MRCS Dec 18th 1840; FRCS (by election) May 10th 1860; LSA 1840.

June 1819
Heckington, Lincolnshire, UK
6 February 1904
London, UK
General practitioner and General surgeon


Born in June, 1819, at Heckington, Lincolnshire, and was apprenticed for the sum of £294 for five years in 1834 to Wilson Wade, of the Westminster Dispensary, Gerrard Street, Soho. His indenture stated that he was apprenticed for the purpose of being instructed in the arts, business, or professions of a surgeon, apothecary, accoucheur, or man midwife, and that he was to be allowed good and sufficient meat and drink at the table of the said William Wade. Besides dissecting and attending lectures and practice at his own dispensary, he went through a similar course of instruction at St George's Hospital.

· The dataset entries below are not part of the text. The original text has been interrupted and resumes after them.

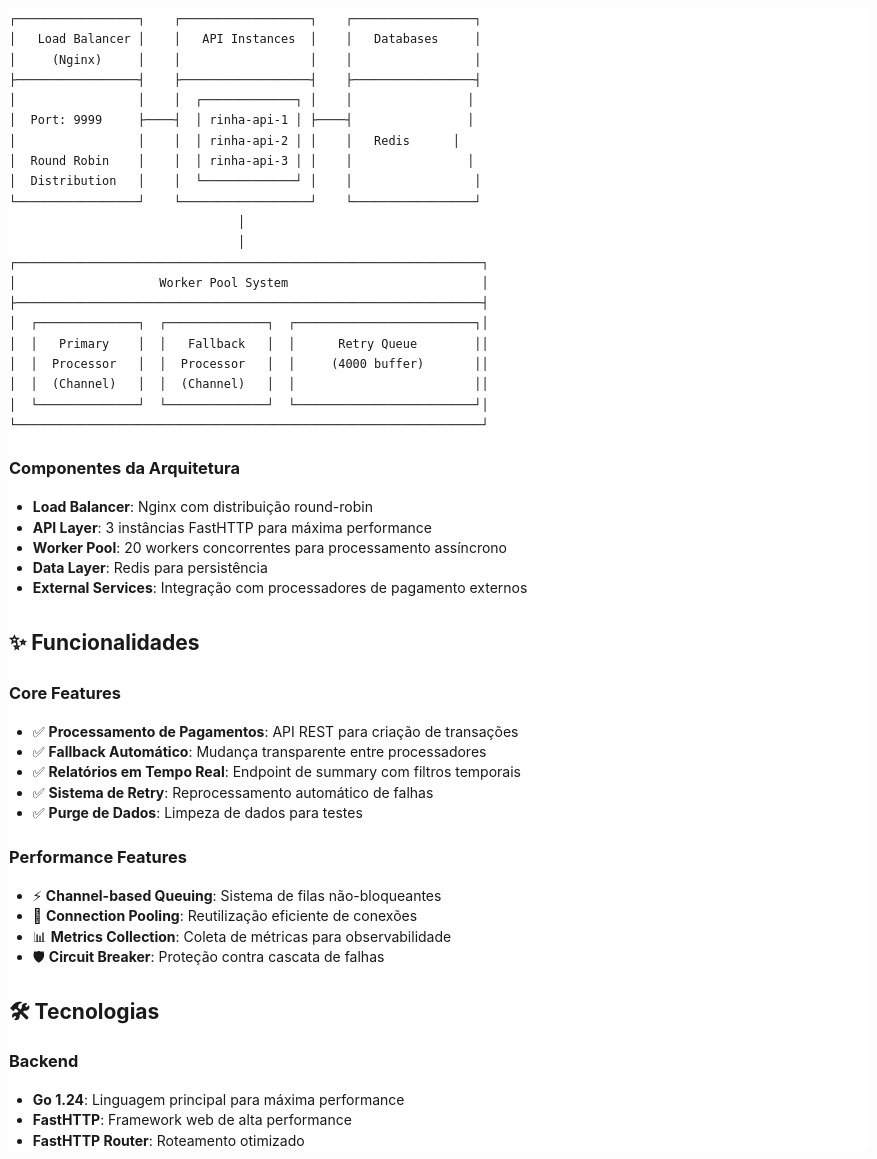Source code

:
 ```
┌─────────────────┐    ┌──────────────────┐    ┌─────────────────┐
│   Load Balancer │    │   API Instances  │    │   Databases     │
│     (Nginx)     │    │                  │    │                 │
├─────────────────┤    ├──────────────────┤    ├─────────────────┤
│                 │    │  ┌─────────────┐ │    │                │
│  Port: 9999     ├────┤  │ rinha-api-1 │ ├────┤                │
│                 │    │  │ rinha-api-2 │ │    │   Redis      │
│  Round Robin    │    │  │ rinha-api-3 │ │    │                │
│  Distribution   │    │  └─────────────┘ │    │                 │
└─────────────────┘    └──────────────────┘    └─────────────────┘
                                │
                                │
┌─────────────────────────────────────────────────────────────────┐
│                    Worker Pool System                           │
├─────────────────────────────────────────────────────────────────┤
│  ┌──────────────┐  ┌──────────────┐  ┌─────────────────────────┐│
│  │   Primary    │  │   Fallback   │  │      Retry Queue        ││
│  │  Processor   │  │  Processor   │  │     (4000 buffer)       ││
│  │  (Channel)   │  │  (Channel)   │  │                         ││
│  └──────────────┘  └──────────────┘  └─────────────────────────┘│
└─────────────────────────────────────────────────────────────────┘
```

### Componentes da Arquitetura

- **Load Balancer**: Nginx com distribuição round-robin
- **API Layer**: 3 instâncias FastHTTP para máxima performance
- **Worker Pool**: 20 workers concorrentes para processamento assíncrono
- **Data Layer**: Redis para persistência
- **External Services**: Integração com processadores de pagamento externos

## ✨ Funcionalidades

### Core Features
- ✅ **Processamento de Pagamentos**: API REST para criação de transações
- ✅ **Fallback Automático**: Mudança transparente entre processadores
- ✅ **Relatórios em Tempo Real**: Endpoint de summary com filtros temporais
- ✅ **Sistema de Retry**: Reprocessamento automático de falhas
- ✅ **Purge de Dados**: Limpeza de dados para testes

### Performance Features
- ⚡ **Channel-based Queuing**: Sistema de filas não-bloqueantes
- 🔄 **Connection Pooling**: Reutilização eficiente de conexões
- 📊 **Metrics Collection**: Coleta de métricas para observabilidade
- 🛡️ **Circuit Breaker**: Proteção contra cascata de falhas

## 🛠️ Tecnologias

### Backend
- **Go 1.24**: Linguagem principal para máxima performance
- **FastHTTP**: Framework web de alta performance
- **FastHTTP Router**: Roteamento otimizado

After qualifying in 1840, and acting as House Surgeon at the Lying-in-Hospital, he married in 1842, and bought the practice of a Mr Morison at Barnet, Middlesex, and in time became very well known as one of the kindest-hearted and most genial of general practitioners.

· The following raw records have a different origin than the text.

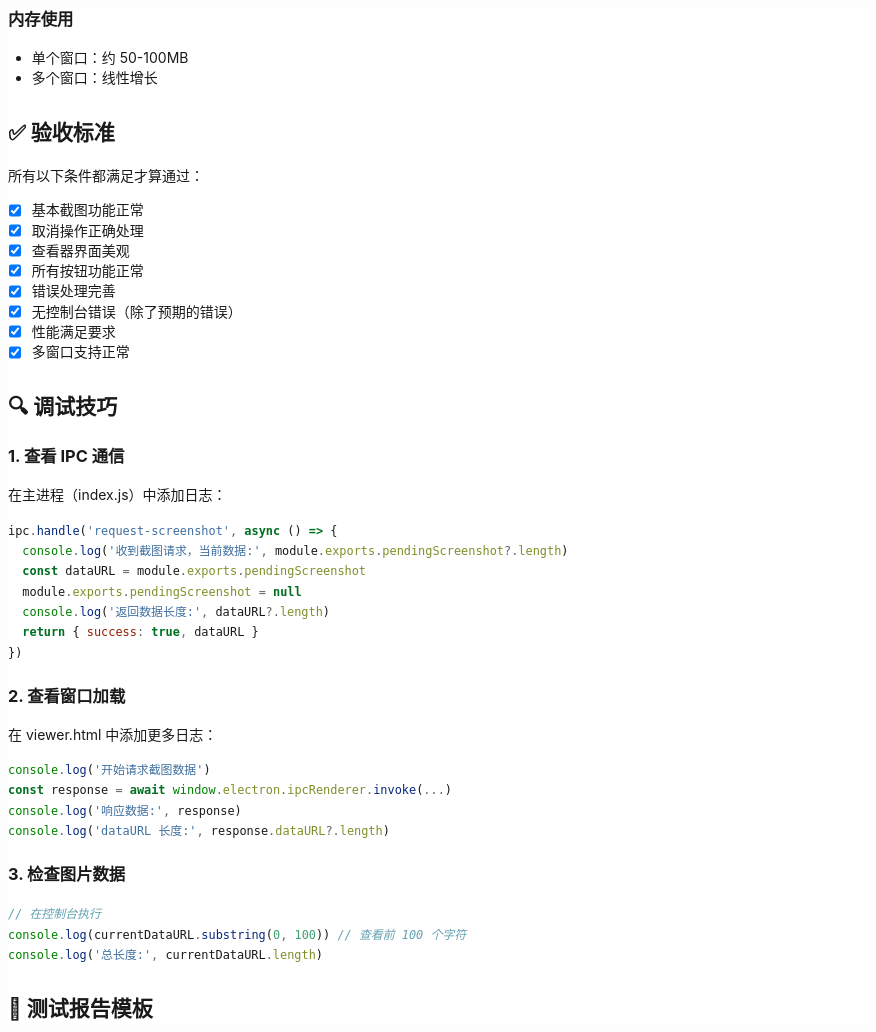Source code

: ### 内存使用

- 单个窗口：约 50-100MB
- 多个窗口：线性增长

## ✅ 验收标准

所有以下条件都满足才算通过：

- [x] 基本截图功能正常
- [x] 取消操作正确处理
- [x] 查看器界面美观
- [x] 所有按钮功能正常
- [x] 错误处理完善
- [x] 无控制台错误（除了预期的错误）
- [x] 性能满足要求
- [x] 多窗口支持正常

## 🔍 调试技巧

### 1. 查看 IPC 通信

在主进程（index.js）中添加日志：

```javascript
ipc.handle('request-screenshot', async () => {
  console.log('收到截图请求，当前数据:', module.exports.pendingScreenshot?.length)
  const dataURL = module.exports.pendingScreenshot
  module.exports.pendingScreenshot = null
  console.log('返回数据长度:', dataURL?.length)
  return { success: true, dataURL }
})
```

### 2. 查看窗口加载

在 viewer.html 中添加更多日志：

```javascript
console.log('开始请求截图数据')
const response = await window.electron.ipcRenderer.invoke(...)
console.log('响应数据:', response)
console.log('dataURL 长度:', response.dataURL?.length)
```

### 3. 检查图片数据

```javascript
// 在控制台执行
console.log(currentDataURL.substring(0, 100)) // 查看前 100 个字符
console.log('总长度:', currentDataURL.length)
```

## 📝 测试报告模板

Godson held many local appointments, and was at one time Medical Officer to the Barnet Union Infirmary and Enfield Districts of the Edmonton Union, Divisional Surgeon to the 'S' Division, Metropolitan Police, Surgeon to the 2nd Middlesex Royal Rifle Regiment of Militia, Surgeon to the Great Northern Railway, and Surgeon to the Leather Sellers' Company.

He sold his practice at Barnet in 1878, and continued his medical career in South Kensington till his final retirement some years later. He went, about 1884, to enjoy well-earned leisure at Ealing, where in those days he was able to live the life of a country gentleman. There he enjoyed the same popularity as of old.

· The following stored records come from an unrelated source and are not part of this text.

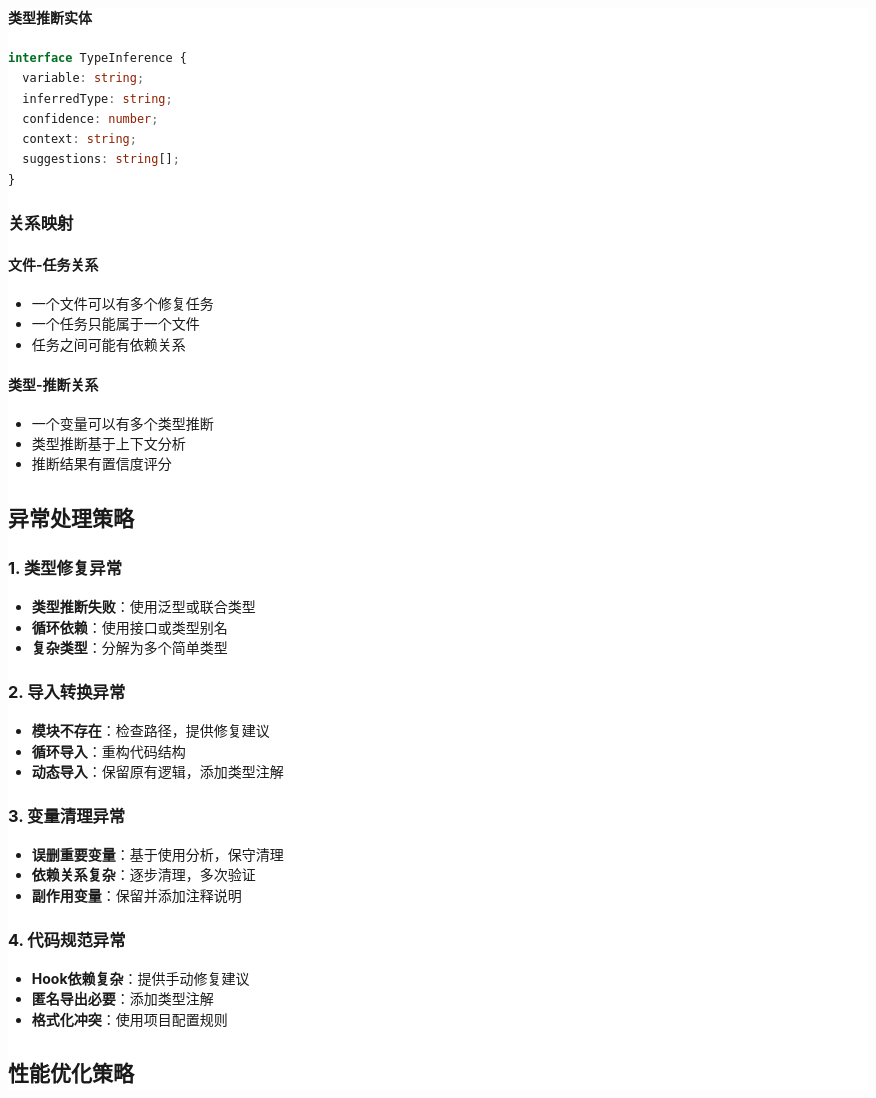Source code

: #### 类型推断实体

```typescript
interface TypeInference {
  variable: string;
  inferredType: string;
  confidence: number;
  context: string;
  suggestions: string[];
}
```

### 关系映射

#### 文件-任务关系

- 一个文件可以有多个修复任务
- 一个任务只能属于一个文件
- 任务之间可能有依赖关系

#### 类型-推断关系

- 一个变量可以有多个类型推断
- 类型推断基于上下文分析
- 推断结果有置信度评分

## 异常处理策略

### 1. 类型修复异常

- **类型推断失败**：使用泛型或联合类型
- **循环依赖**：使用接口或类型别名
- **复杂类型**：分解为多个简单类型

### 2. 导入转换异常

- **模块不存在**：检查路径，提供修复建议
- **循环导入**：重构代码结构
- **动态导入**：保留原有逻辑，添加类型注解

### 3. 变量清理异常

- **误删重要变量**：基于使用分析，保守清理
- **依赖关系复杂**：逐步清理，多次验证
- **副作用变量**：保留并添加注释说明

### 4. 代码规范异常

- **Hook依赖复杂**：提供手动修复建议
- **匿名导出必要**：添加类型注解
- **格式化冲突**：使用项目配置规则

## 性能优化策略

The best evidence of his professional work will be found in the Transactions of the Obstetrical Socicty of London (1876, xviii, 223), in which there is a paper entitled, "Midwifery Statistics of Thirty-five Years' Practice compiled by Clement Godson from the records of his father, Charles Godson, FRCS." It contains a record of 3223 confinements conducted by Charles Godson with only 7 deaths, or 1 in 460. The way in which the details of the cases are recorded shows clearly the care and scientific acumen which Godson brought to bear upon his work, and fully accounts for the position he occupied while in general practice at Barnet.

His death occurred at his residence, The Gables, North Common, Ealing, on Feb 6th, 1904. Dr Clement Godson, sometime Assistant Physician-Accoucheur at St Bartholomew's Hospital, was his son.